Vice magazine is growing a conscience. The new issue isn't as hilariously mean, especially the fashion DOs and DON'Ts: "This girl looks like she was abandoned in an alleyway at a young age and raised by garbage," which is pretty tame by Vice standards. It also features photo essays about black teenage mothers and kids in the child-sex trade, including a shattering letter from a 16-year-old Bucharest prostitute published without even a ghost of a smile.

The new Vice Guide to Travel DVD wears the same "We're still fun but we're slightly more reverent" cloak, which is more complicated and interesting than the "fuck all y'all fuckers" vibe that Vice has thrown out since its arrival in 1996. There are, of course, the requisite badder-than-thou moments—David Cross eating dog in China, a conspicuous correspondent (tall, blond, in a suit) getting shot at (or at least shot near) in a Rio slum, artist David Choe talking about his search for a dinosaur in Africa while naked Congolese hookers jump on a bed behind him, Vice cofounder Suroosh Alvi walking through the world's largest illegal arms market (in northern Pakistan), casually talking ballistics with jihadis.

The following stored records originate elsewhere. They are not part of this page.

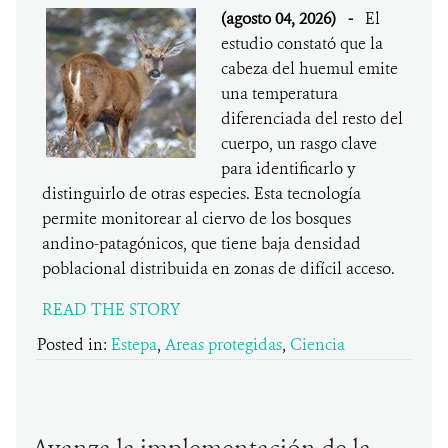
(agosto 04, 2026)
-
El
estudio constató que la
cabeza del huemul emite
una temperatura
diferenciada del resto del
cuerpo, un rasgo clave
para identificarlo y
distinguirlo de otras especies. Esta tecnología
permite monitorear al ciervo de los bosques
andino-patagónicos, que tiene baja densidad
poblacional distribuida en zonas de difícil acceso.
READ THE STORY
Posted in:
Estepa
,
Areas protegidas
,
Ciencia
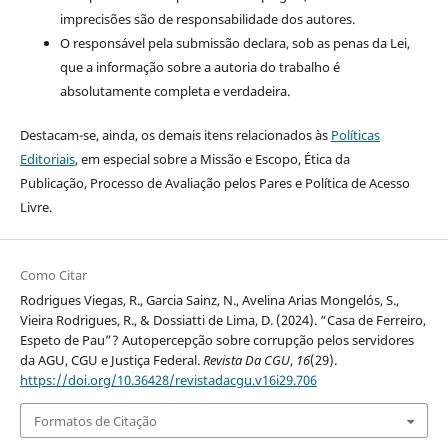
imprecisões são de responsabilidade dos autores.
O responsável pela submissão declara, sob as penas da Lei,
que a informação sobre a autoria do trabalho é
absolutamente completa e verdadeira.
Destacam-se, ainda, os demais itens relacionados às
Políticas
Editoriais
, em especial sobre a Missão e Escopo, Ética da
Publicação, Processo de Avaliação pelos Pares e Política de Acesso
Livre.
Como Citar
Rodrigues Viegas, R., Garcia Sainz, N., Avelina Arias Mongelós, S.,
Vieira Rodrigues, R., & Dossiatti de Lima, D. (2024). “Casa de Ferreiro,
Espeto de Pau”? Autopercepção sobre corrupção pelos servidores
da AGU, CGU e Justiça Federal.
Revista Da CGU
,
16
(29).
https://doi.org/10.36428/revistadacgu.v16i29.706
Formatos de Citação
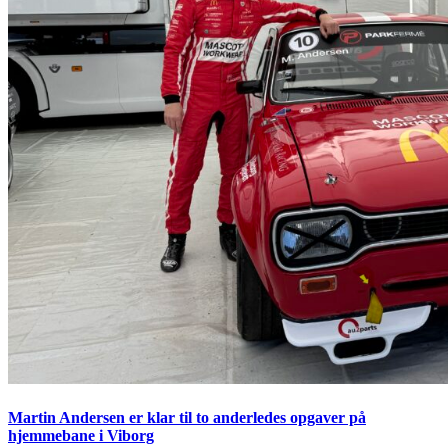
Martin Andersen er klar til to anderledes opgaver på
hjemmebane i Viborg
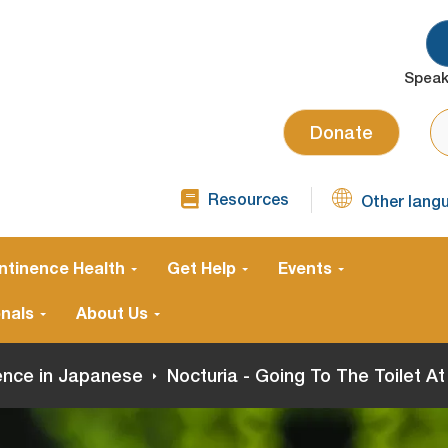
Speak
SE
Donate
Resources
Other lang
TOP
NAVIGATION
SECOND
ntinence Health
Get Help
Events
onals
About Us
nence in Japanese
Nocturia - Going To The Toilet At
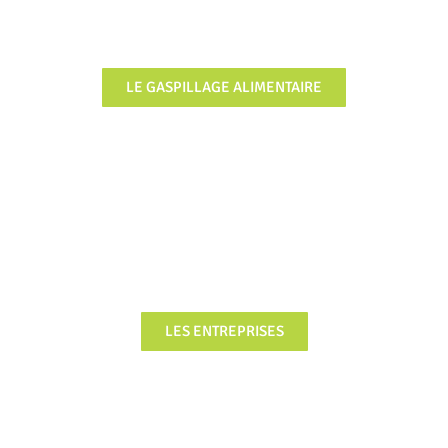
LE GASPILLAGE ALIMENTAIRE
FOCUS
LES ENTREPRISES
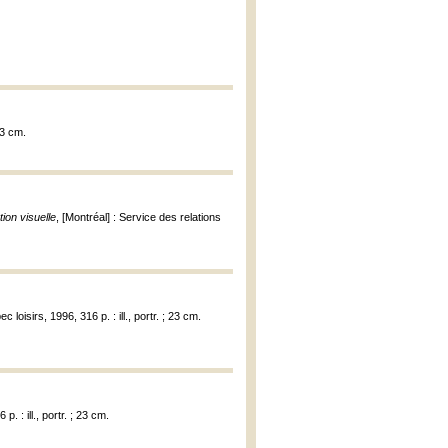
23 cm.
ion visuelle
, [Montréal] : Service des relations
 loisirs, 1996, 316 p. : ill., portr. ; 23 cm.
. : ill., portr. ; 23 cm.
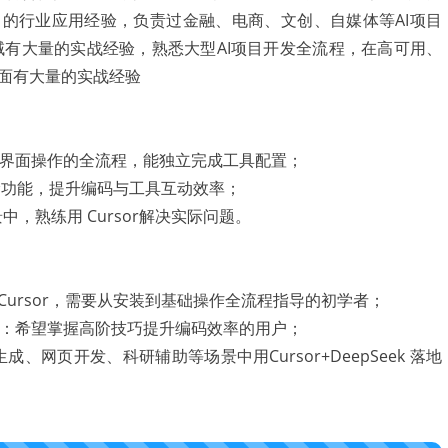
ng等有丰富的行业应用经验，负责过金融、电商、文创、自媒体等AI项目
域有大量的实战经验，熟悉大型AI项目开发全流程，在高可用、
面有大量的实战经验
设置到界面操作的全流程，能独立完成工具配置；
阶功能，提升编码与工具互动效率；
，熟练用 Cursor解决实际问题。
手 Cursor，需要从安装到基础操作全流程指导的初学者；
开发者：希望掌握高阶技巧提升编码效率的用户；
、网页开发、科研辅助等场景中用Cursor+DeepSeek 落地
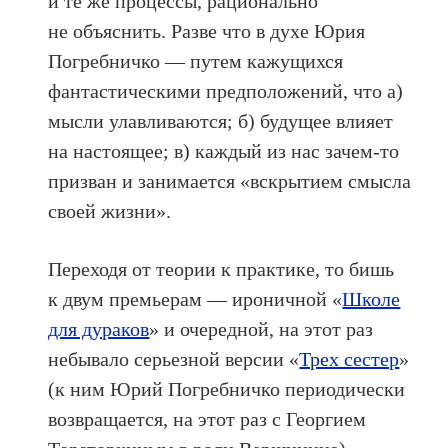
и те же процессы, рационально
не объяснить. Разве что в духе Юрия
Погребничко — путем кажущихся
фантастическими предположений, что а)
мысли улавливаются; б) будущее влияет
на настоящее; в) каждый из нас зачем-то
призван и занимается «вскрытием смысла
своей жизни».
Переходя от теории к практике, то бишь
к двум премьерам — ироничной «
Школе
для дураков
» и очередной, на этот раз
небывало серьезной версии «
Трех сестер
»
(к ним Юрий Погребничко периодически
возвращается, на этот раз с Георгием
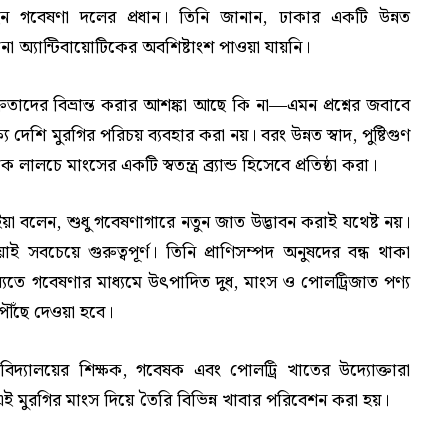
ছেন গবেষণা দলের প্রধান। তিনি জানান, ঢাকার একটি উন্নত
ো অ্যান্টিবায়োটিকের অবশিষ্টাংশ পাওয়া যায়নি।
াদের বিভ্রান্ত করার আশঙ্কা আছে কি না—এমন প্রশ্নের জবাবে
দেশি মুরগির পরিচয় ব্যবহার করা নয়। বরং উন্নত স্বাদ, পুষ্টিগুণ
লচে মাংসের একটি স্বতন্ত্র ব্র্যান্ড হিসেবে প্রতিষ্ঠা করা।
য়া বলেন, শুধু গবেষণাগারে নতুন জাত উদ্ভাবন করাই যথেষ্ট নয়।
বচেয়ে গুরুত্বপূর্ণ। তিনি প্রাণিসম্পদ অনুষদের বন্ধ থাকা
ভবিষ্যতে গবেষণার মাধ্যমে উৎপাদিত দুধ, মাংস ও পোলট্রিজাত পণ্য
ে পৌঁছে দেওয়া হবে।
্ববিদ্যালয়ের শিক্ষক, গবেষক এবং পোলট্রি খাতের উদ্যোক্তারা
 এই মুরগির মাংস দিয়ে তৈরি বিভিন্ন খাবার পরিবেশন করা হয়।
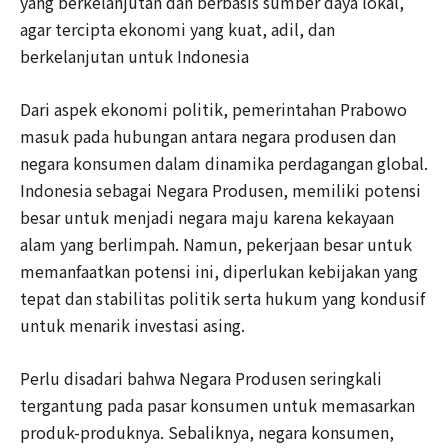
yang berkelanjutan dan berbasis sumber daya lokal,
agar tercipta ekonomi yang kuat, adil, dan
berkelanjutan untuk Indonesia
Dari aspek ekonomi politik, pemerintahan Prabowo
masuk pada hubungan antara negara produsen dan
negara konsumen dalam dinamika perdagangan global.
Indonesia sebagai Negara Produsen, memiliki potensi
besar untuk menjadi negara maju karena kekayaan
alam yang berlimpah. Namun, pekerjaan besar untuk
memanfaatkan potensi ini, diperlukan kebijakan yang
tepat dan stabilitas politik serta hukum yang kondusif
untuk menarik investasi asing
.
Perlu disadari bahwa
Negara Produsen seringkali
tergantung pada pasar konsumen untuk memasarkan
produk-produknya. Sebaliknya, negara konsumen,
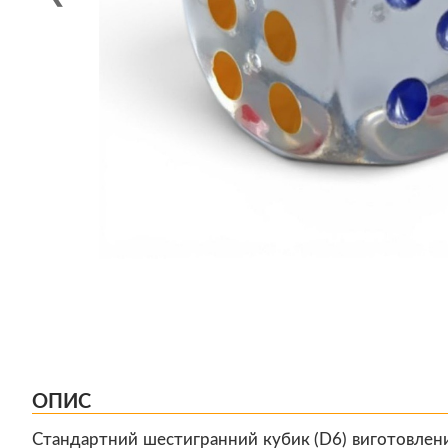
ОПИС
Стандартний шестигранний кубик (D6) виготовлени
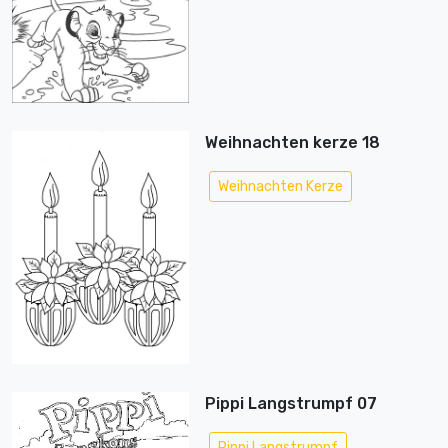
Weihnachten kerze 18
Weihnachten Kerze
Pippi Langstrumpf 07
Pippi Langstrumpf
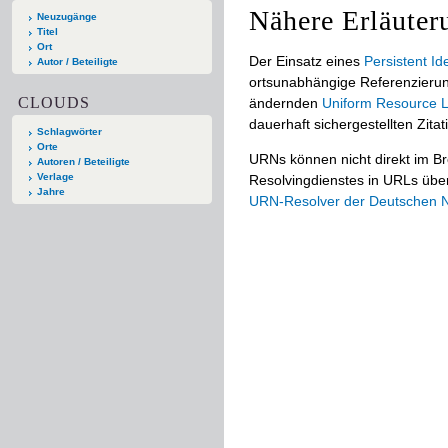
Nähere Erläuter
Neuzugänge
Titel
Ort
Der Einsatz eines
Persistent Ide
Autor / Beteiligte
ortsunabhängige Referenzierun
CLOUDS
ändernden
Uniform Resource L
dauerhaft sichergestellten Zitat
Schlagwörter
Orte
URNs können nicht direkt im B
Autoren / Beteiligte
Verlage
Resolvingdienstes in URLs übers
Jahre
URN-Resolver der Deutschen Na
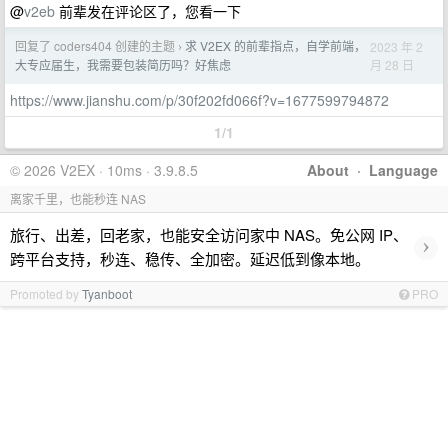
@
v2eb
前辈发在评论区了，您看一下
回复了 coders404 创建的主题
求 V2EX 的前辈指点，自学前端，
2023 年 2
›
月 28 日
大专应届生，我需要包装简历吗？好焦虑
https://www.jianshu.com/p/30f202fd066f?v=1677599794872
1/1
© 2026 V2EX · 10ms · 3.9.8.5
About
·
Language
离家千里，也能秒连 NAS
旅行、出差，回老家，也能安全访问家中 NAS。免公网 IP、
›
跨平台支持，秒连、稳传、全加密。延迟低到像本地。
Promoted by
Tyanboot
PRO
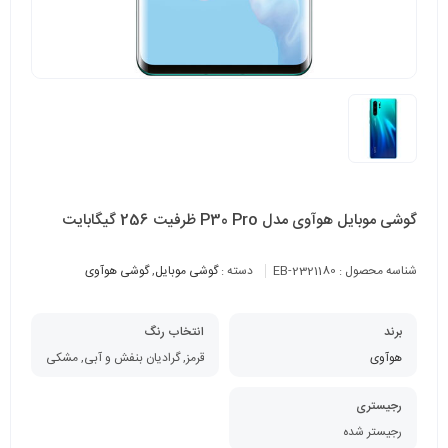
گوشی موبایل هوآوی مدل P30 Pro ظرفیت 256 گیگابایت
شناسه محصول :
EB-2321180
دسته :
گوشی موبایل
,
گوشی هوآوی
برند
انتخاب رنگ
هوآوی
آئورا, سفید, قرمز, گرادیان بنفش و آبی, مشکی
رجیستری
رجیستر شده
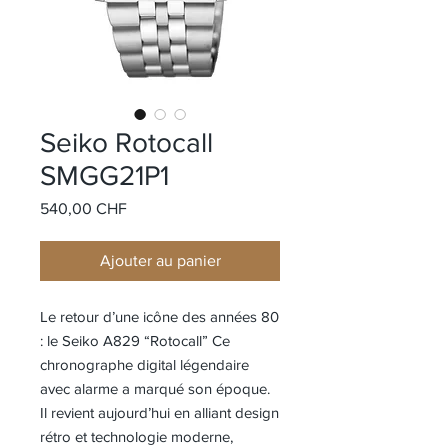
Seiko Rotocall
SMGG21P1
Prix
540,00 CHF
Ajouter au panier
Le retour d’une icône des années 80
: le Seiko A829 “Rotocall” Ce
chronographe digital légendaire
avec alarme a marqué son époque.
Il revient aujourd’hui en alliant design
rétro et technologie moderne,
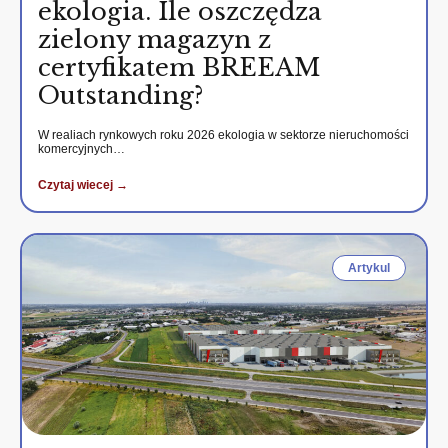
ekologia. Ile oszczędza
zielony magazyn z
certyfikatem BREEAM
Outstanding?
W realiach rynkowych roku 2026 ekologia w sektorze nieruchomości
komercyjnych…
Czytaj wiecej →
Artykul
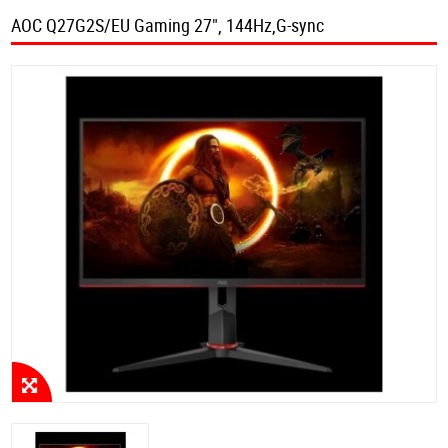
AOC Q27G2S/EU Gaming 27", 144Hz,G-sync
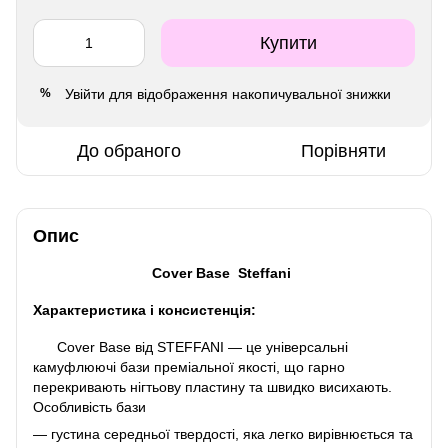
Купити
Увійти
для відображення накопичувальної знижки
%
До обраного
Порівняти
Опис
Cover Base Steffani
Характеристика і консистенція:
Cover Base від STEFFANI — це універсальні
камуфлюючі бази преміальної якості, що гарно
перекривають нігтьову пластину та швидко висихають.
Особливість бази
— густина середньої твердості, яка легко вирівнюється та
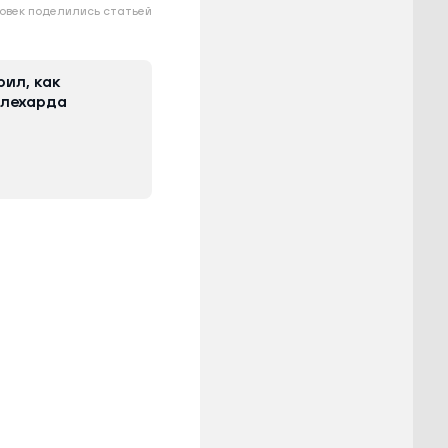
овек поделились статьей
ил, как
алехарда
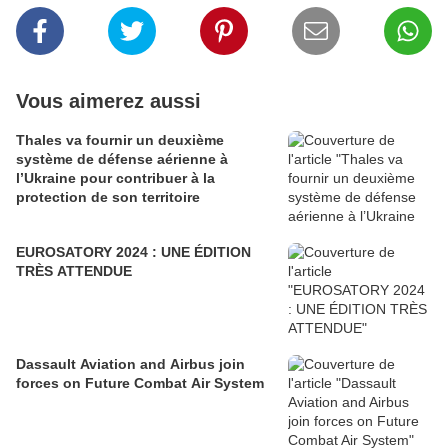
Vous aimerez aussi
Thales va fournir un deuxième
système de défense aérienne à
l’Ukraine pour contribuer à la
protection de son territoire
EUROSATORY 2024 : UNE ÉDITION
TRÈS ATTENDUE
Dassault Aviation and Airbus join
forces on Future Combat Air System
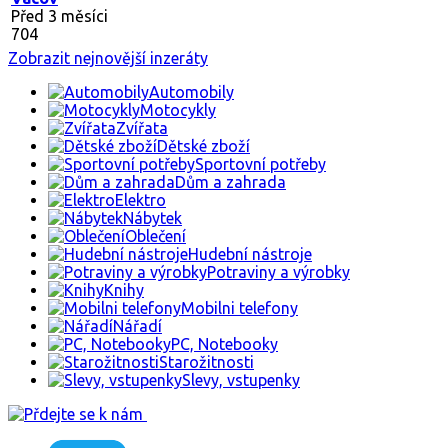
Před 3 měsíci
704
Zobrazit nejnovější inzeráty
Automobily
Motocykly
Zvířata
Dětské zboží
Sportovní potřeby
Dům a zahrada
Elektro
Nábytek
Oblečení
Hudební nástroje
Potraviny a výrobky
Knihy
Mobilni telefony
Nářadí
PC, Notebooky
Starožitnosti
Slevy, vstupenky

But there's also the bad liberal conscience. The introductory paragraph in the accompanying booklet reads: "Sitting in our Western comfort, it's easy to forget that most of the world is hell. War, disease, famine, genocide, and poverty dot the globe like chunks of cancer. Basically, humans are fucked." There are segments on what's left of Chernobyl, how easy it is to buy a warhead on the black market in Bulgaria, and a harrowing piece on the "PLO Boy Scouts," training clubs where 8-year-olds learn to become suicide bombers. Basically, humans are fucked, but there's a nihilistic joy in watching the Vice crew cover the fuckédness in high style with a bitchin' soundtrack, ranging from rockers the Black Lips to Brazilian funk band Bonde Do Role.

The biggest problem is a distracting sloppiness. This paragraph, from the booklet, is a tiny example of what's right and wrong with the Vice Guide to Travel, as well as Vice in general:

"The first time I experienced the war-as-party-time phenomenon, I had just turned 19 and had ended up in the former Yugoslavia by mistake (vodka and Cyrillic train schedules tend to fuck one up) right as the fighting broke out and the borders were closed. It was the best time of my life. Everyone thought they were going to die, so we got drunk, fell in love, fucked it, sucked it, took drugs, and fired off machine guns just to see the tracers fly into the hills like fireflies on jet fuel. It were loverly."

"Fireflies on jet fuel" is a great, evocative phrase. "Tend to fuck one up" is awkward. "It was the best time of my life" reads like lazy hyperbole. And "it were loverly" is an ugly, pretentious phrase that needs to be cut, as does the editor who let it go. But, on balance, it's a good, adventurous paragraph.